- Supreme Court of Canada

Hearing: June 2, 1994 Judgment: May 25, 1995
- Full case name: John O Miron and Jocelyne Valliere v Richard Trudel, William James McIsaac and the Economical Mutual Insurance Company
- Citations: [1995] 2 S.C.R. 418
- Docket No.: 22744
- Ruling: Miron appeal allowed

Court membership
- Chief Justice: Antonio Lamer Puisne Justices: Gérard La Forest, Claire L'Heureux-Dubé, John Sopinka, Charles Gonthier, Peter Cory, Beverley McLachlin, Frank Iacobucci, John C. Major

Reasons given
- Majority: McLachlin J. (paras. 119-), joined by Sopinka, Cory and Iacobucci JJ.
- Concurrence: L'Heureux‑Dubé J. (paras. 81-118)
- Dissent: Gonthier J. (paras. 1-80), joined by Lamer C.J. and La Forest and Major JJ.

= Miron v Trudel =

Miron v Trudel, [1995] 2 S.C.R. 418 is a famous Supreme Court of Canada decision on equality rights under section 15 of the Canadian Charter of Rights and Freedoms where the Court found "marital status" was an analogous ground for discrimination (i.e., a characteristic which cannot legally be the basis for discrimination under section 15). The Court held that an insurance benefit provided only to married couples discriminated against common-law couples.

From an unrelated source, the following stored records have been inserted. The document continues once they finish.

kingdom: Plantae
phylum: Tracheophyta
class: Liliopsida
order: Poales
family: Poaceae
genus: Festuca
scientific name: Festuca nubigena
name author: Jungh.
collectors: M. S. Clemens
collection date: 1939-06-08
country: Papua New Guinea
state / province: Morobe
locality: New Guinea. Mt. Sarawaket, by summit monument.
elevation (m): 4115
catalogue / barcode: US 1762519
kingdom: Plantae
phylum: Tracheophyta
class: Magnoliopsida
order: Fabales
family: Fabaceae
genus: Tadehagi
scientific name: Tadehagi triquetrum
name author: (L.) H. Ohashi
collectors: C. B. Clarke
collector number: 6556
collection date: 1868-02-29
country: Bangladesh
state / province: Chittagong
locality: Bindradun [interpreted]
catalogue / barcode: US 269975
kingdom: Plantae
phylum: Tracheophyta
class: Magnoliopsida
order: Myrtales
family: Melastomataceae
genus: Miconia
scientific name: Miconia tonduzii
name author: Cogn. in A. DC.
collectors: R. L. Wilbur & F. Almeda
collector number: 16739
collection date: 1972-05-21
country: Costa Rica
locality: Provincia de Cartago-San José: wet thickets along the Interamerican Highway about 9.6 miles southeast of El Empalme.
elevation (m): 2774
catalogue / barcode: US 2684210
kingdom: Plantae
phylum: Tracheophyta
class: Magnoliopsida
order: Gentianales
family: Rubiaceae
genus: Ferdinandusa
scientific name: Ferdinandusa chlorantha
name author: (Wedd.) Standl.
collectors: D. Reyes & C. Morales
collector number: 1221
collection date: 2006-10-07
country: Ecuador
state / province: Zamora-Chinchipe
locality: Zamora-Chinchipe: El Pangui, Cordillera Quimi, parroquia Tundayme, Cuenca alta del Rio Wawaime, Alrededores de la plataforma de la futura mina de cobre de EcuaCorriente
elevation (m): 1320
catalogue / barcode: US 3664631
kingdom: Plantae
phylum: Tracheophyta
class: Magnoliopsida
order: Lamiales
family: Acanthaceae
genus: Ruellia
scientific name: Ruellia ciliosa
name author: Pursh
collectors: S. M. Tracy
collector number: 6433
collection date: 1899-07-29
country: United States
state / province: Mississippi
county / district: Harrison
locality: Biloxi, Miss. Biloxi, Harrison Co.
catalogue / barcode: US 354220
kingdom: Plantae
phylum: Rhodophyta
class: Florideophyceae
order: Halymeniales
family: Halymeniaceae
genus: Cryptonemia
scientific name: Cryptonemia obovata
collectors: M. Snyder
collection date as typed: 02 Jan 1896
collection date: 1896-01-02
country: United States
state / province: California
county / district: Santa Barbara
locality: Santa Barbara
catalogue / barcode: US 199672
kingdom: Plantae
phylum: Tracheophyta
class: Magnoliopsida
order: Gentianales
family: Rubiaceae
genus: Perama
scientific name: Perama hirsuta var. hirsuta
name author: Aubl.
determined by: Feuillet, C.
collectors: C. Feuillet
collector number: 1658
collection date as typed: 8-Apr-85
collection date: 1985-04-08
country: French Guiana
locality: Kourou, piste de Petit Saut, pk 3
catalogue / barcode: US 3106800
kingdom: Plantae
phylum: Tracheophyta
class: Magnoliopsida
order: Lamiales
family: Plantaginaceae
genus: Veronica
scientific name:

John Miron and Jocelyne Valliere were a common law couple. Miron suffered a car accident and attempted to claim the injuries under his partner's insurance policy. However, the Ontario Insurance Act provided that benefits were only available to spouses who were legally married.

Miron sued the insurance company arguing that he was discriminated against and that the Insurance Act violated section 15.

During the hearing before the Supreme Court, the Ontario government intervened specifically to concede that the Insurance Act violated section 15 and could not be saved by section 1. Chief Justice Lamer criticized Ontario counsel's refusal to defend the legislation and ordered Ian Binnie, a future Supreme Court justice to defend the legislation in place of and at the cost of the Ontario government.

In a five to four decision the Court found that there was a Charter violation and that it could not be saved under section 1 of the Charter.

The finding that common law marriages are protected by section 15 was repeated in Nova Scotia (Attorney General) v. Walsh (2002) and Hodge v. Canada (Minister of Human Resources Development) (2004). However, both these cases saw section 15 claims lose in the Supreme Court, as the justices decided that differential treatment based on marital status in these cases should not affect dignity.